TASK LIST>
#1 In the passage on Woodbury's history, why does the firm carry the name Woodbury? Answer in one to three sentences.
#2 Reproduce part of the passage on Woodbury's history word for word, starting at the words "Woodbury completed the" and ending after the words "in August 2017.".

EXCERPT TO READ>
------------

More big changes occurred in 1985 when Dutch insurer AMEV purchased Western Life and changed the IBD's name to Fortis Financial Group. Later, the firm took on its current name of Woodbury, after the suburban Twin Cities location of its then-headquarters, when the Hartford bought Fortis in 2001.

The firm has "transformed itself at least twice," says Woodbury CEO Fergesen, adding that the first phase came when it expanded its service offerings under the Hartford. The second phase occurred after then-Advisor Group parent AIG purchased Woodbury in 2012 and added it to the IBD network.

"When we became part of Advisor Group, that really gave us the scale to make us competitive," Fergesen says. "That gave us this huge jump forward in terms of what we could offer advisors in advisory and technology."

The firm's advisory assets under management have reached $5.8 billion this year from just $100 million in 2001. The 1,200-advisor firm's revenue topped $285 million in 2017, making Woodbury the No. 23 IBD with nearly triple its annual revenue of $97 million in 2001. LPL and Woodbury have both helped fuel the consolidation trend in recent years.

Woodbury completed the acquisition of Capital One Investing's in-branch, full-service investment advisory and brokerage unit in July, while LPL purchased the assets of the four National Planning Holdings IBDs in August 2017.

------------

DATA FOR ANALYSIS>
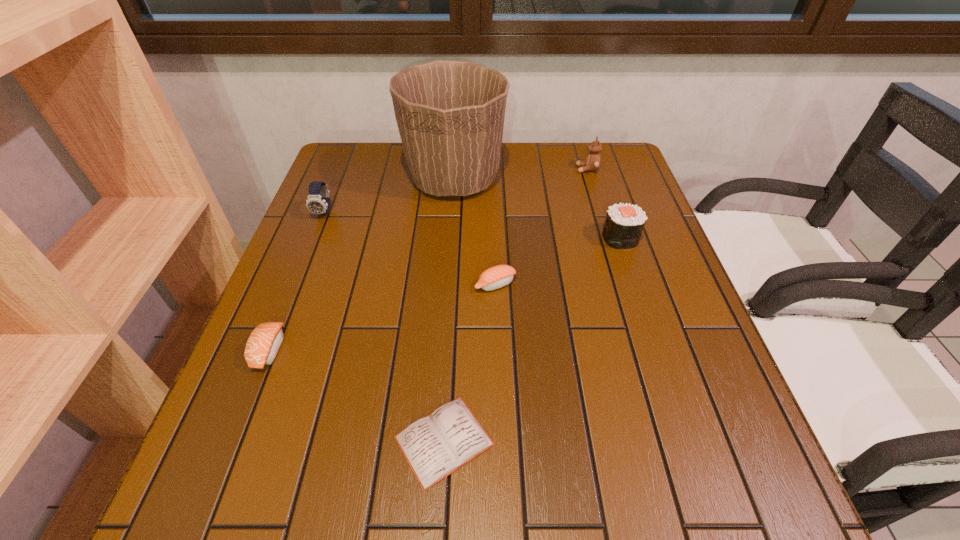
The image size is (960, 540). In order to click on free space at the left edge of the desktop in this screenshot , I will do `click(238, 377)`.

Locate an element on the screen. The image size is (960, 540). vacant space at the right edge of the desktop is located at coordinates (613, 266).

What are the coordinates of `free space at the far left corner` in the screenshot? It's located at (349, 159).

The image size is (960, 540). In order to click on vacant space that's between the sixth farthest object and the watch in this screenshot , I will do `click(297, 281)`.

You are a GUI agent. You are given a task and a screenshot of the screen. Output one action in this format:
    pyautogui.click(x=<x>, y=<y>)
    Task: Click on the unoccupied position between the watch and the tallest object
    This screenshot has height=540, width=960.
    Given the screenshot: What is the action you would take?
    pyautogui.click(x=390, y=195)

Locate an element on the screen. vacant area between the leftmost sushi and the diary is located at coordinates (356, 395).

Where is `free point between the second nearest object and the teddy bear`? This screenshot has width=960, height=540. free point between the second nearest object and the teddy bear is located at coordinates (428, 259).

Identify the location of free area in between the leftmost sushi and the diary. (356, 395).

Find the location of a particular element. The height and width of the screenshot is (540, 960). vacant space that's between the second farthest sushi and the fourth nearest object is located at coordinates (558, 261).

At what (x,y) coordinates should I click in order to perform the action: click on empty space between the second nearest object and the teddy bear. Please return your answer as a coordinate pair (x, y). Looking at the image, I should click on (428, 259).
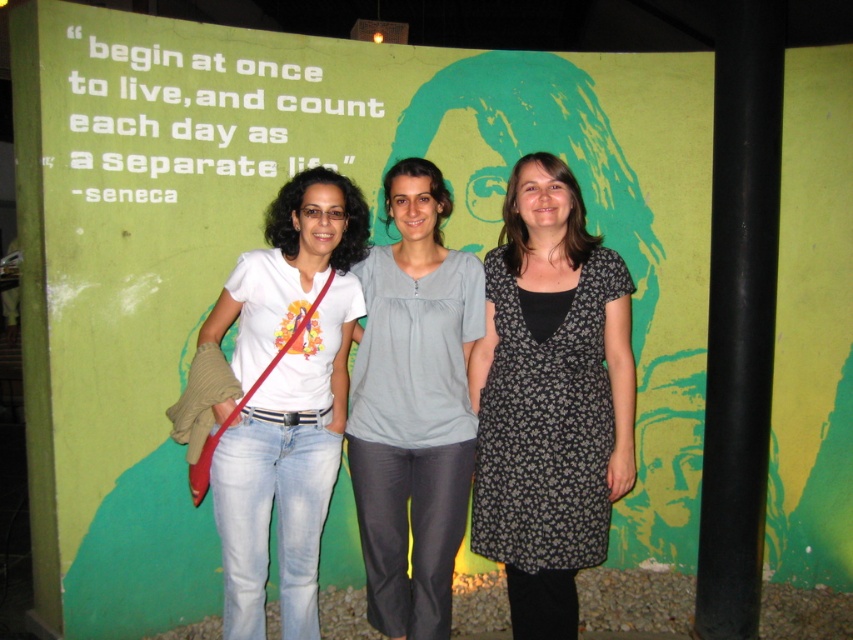
You are standing in front of the green wall with the Seneca quote. You notice two points marked on the wall at coordinates point (355, 381) and point (233, 566). If you were to walk towards the wall, which point would appear closer to you?

Point (233, 566) would appear closer to you because it is in front of point (355, 381).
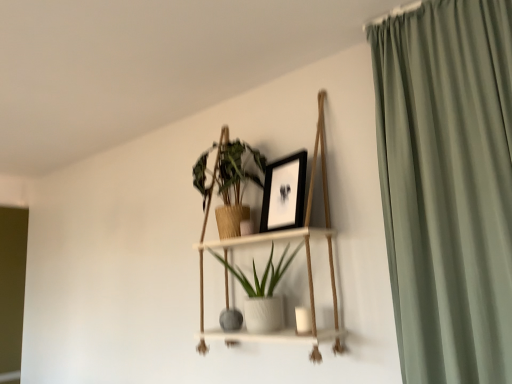
Question: Based on their positions, is matte gray vase at center located to the left or right of black matte picture frame at upper center?

Choices:
 (A) left
 (B) right

Answer: (A)

Question: Looking at their shapes, would you say matte gray vase at center is wider or thinner than black matte picture frame at upper center?

Choices:
 (A) thin
 (B) wide

Answer: (B)

Question: Estimate the real-world distances between objects in this image. Which object is closer to the white wood shelf at center?

Choices:
 (A) white textured pot at center, acting as the second houseplant starting from the top
 (B) green matte plant at upper center, which appears as the 1th houseplant when viewed from the top
 (C) matte gray vase at center
 (D) black matte picture frame at upper center

Answer: (A)

Question: Which is farther from the green matte plant at upper center, which appears as the 1th houseplant when viewed from the top?

Choices:
 (A) black matte picture frame at upper center
 (B) white wood shelf at center
 (C) white textured pot at center, acting as the second houseplant starting from the top
 (D) matte gray vase at center

Answer: (D)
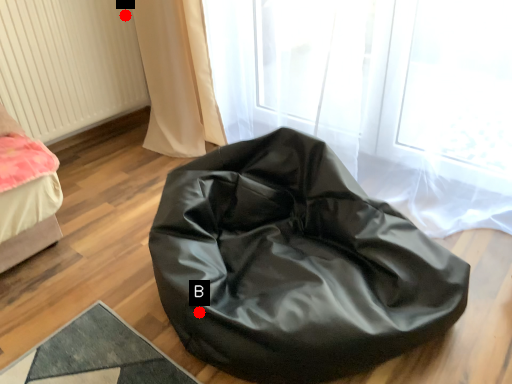
Question: Two points are circled on the image, labeled by A and B beside each circle. Which point is closer to the camera?

Choices:
 (A) A is closer
 (B) B is closer

Answer: (B)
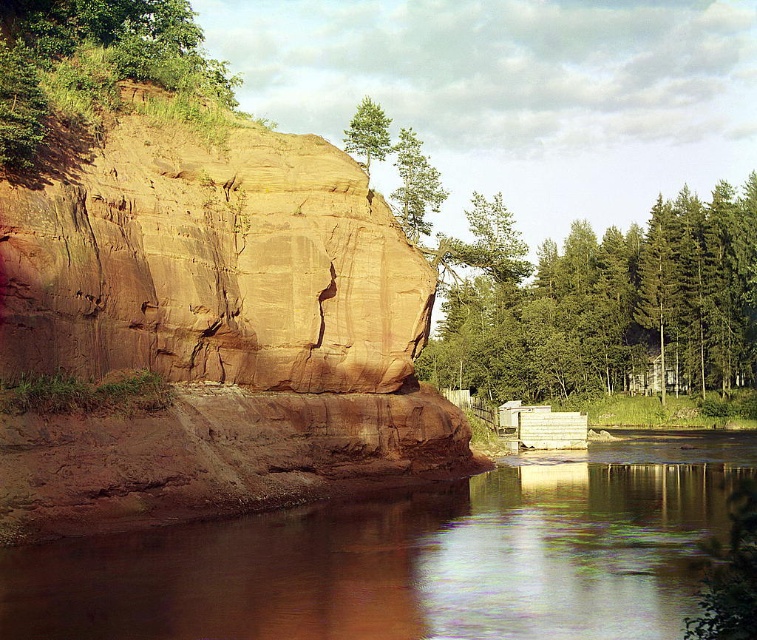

------------

ANSWERS TO THIS EXERCISE>
#1 The firm is named after the suburban Twin Cities location where its headquarters stood at the time. It took that name when the Hartford bought Fortis in 2001.

#2
Woodbury completed the acquisition of Capital One Investing's in-branch, full-service investment advisory and brokerage unit in July, while LPL purchased the assets of the four National Planning Holdings IBDs in August 2017.